▶ [Required work]: Word for word, output the data, with none of its pictures.

▶ [Information supplied]:
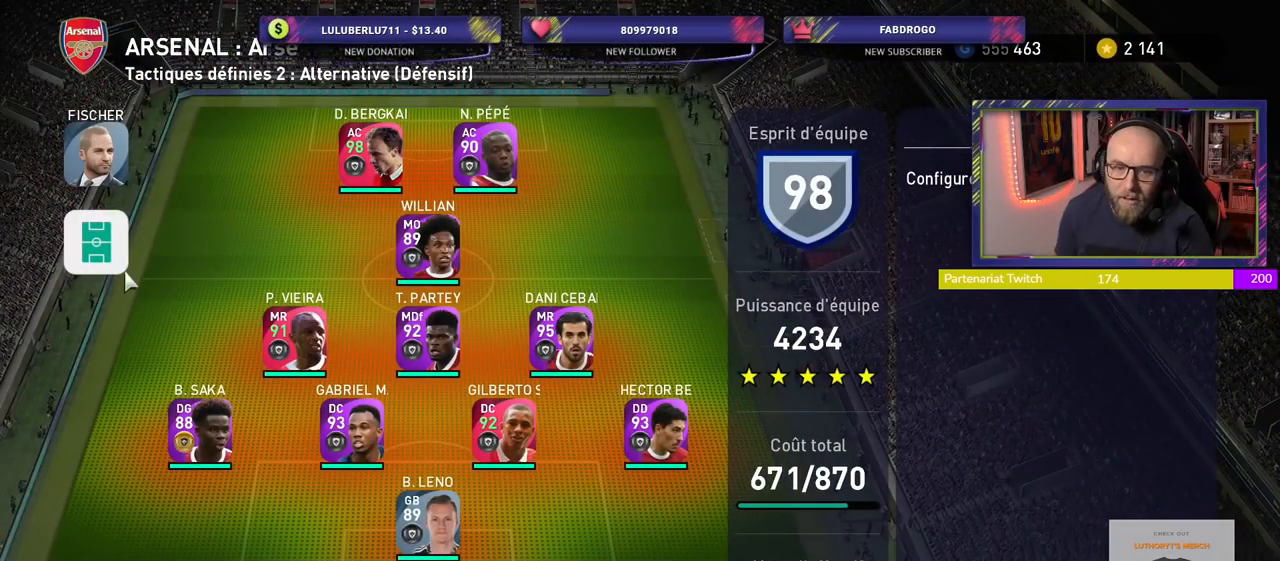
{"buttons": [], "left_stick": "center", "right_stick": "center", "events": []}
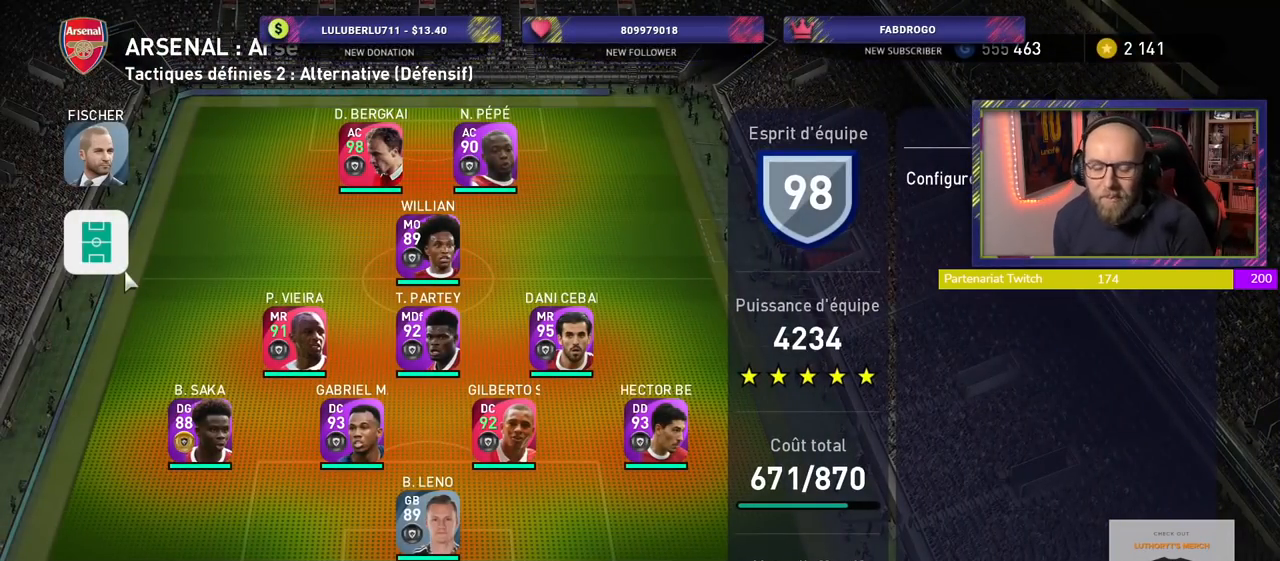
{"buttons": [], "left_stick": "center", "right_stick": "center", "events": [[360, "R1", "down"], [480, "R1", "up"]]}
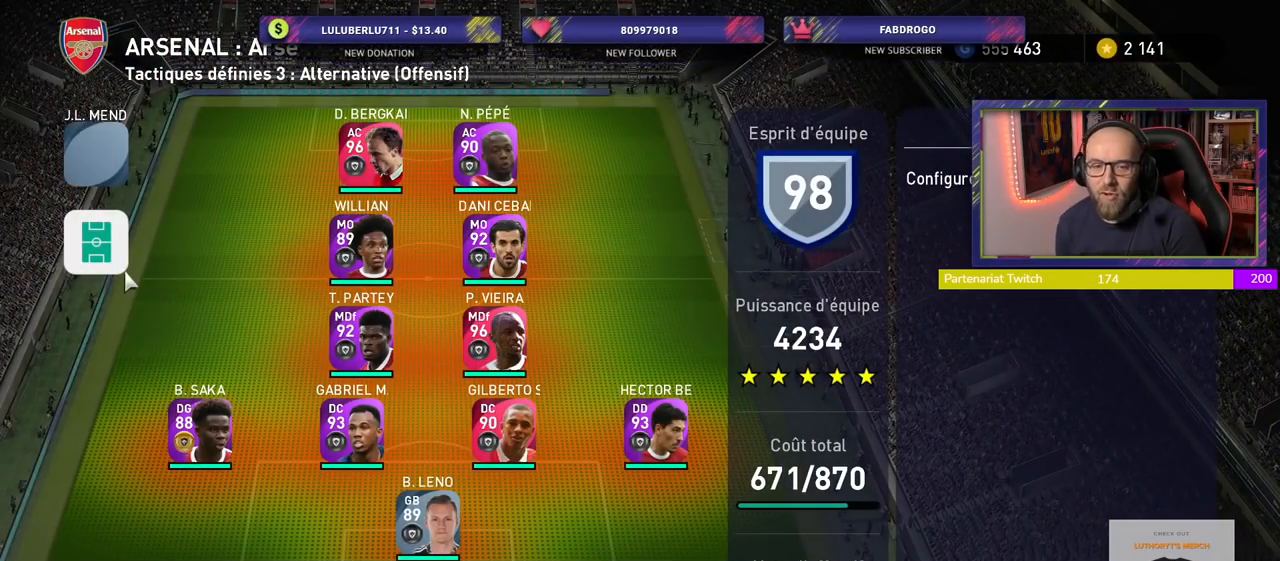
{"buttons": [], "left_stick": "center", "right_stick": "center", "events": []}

▶ [Result for this task]:
{"buttons": [], "left_stick": "center", "right_stick": "center", "events": []}
{"buttons": [], "left_stick": "center", "right_stick": "center", "events": [[360, "R1", "down"], [480, "R1", "up"]]}
{"buttons": [], "left_stick": "center", "right_stick": "center", "events": []}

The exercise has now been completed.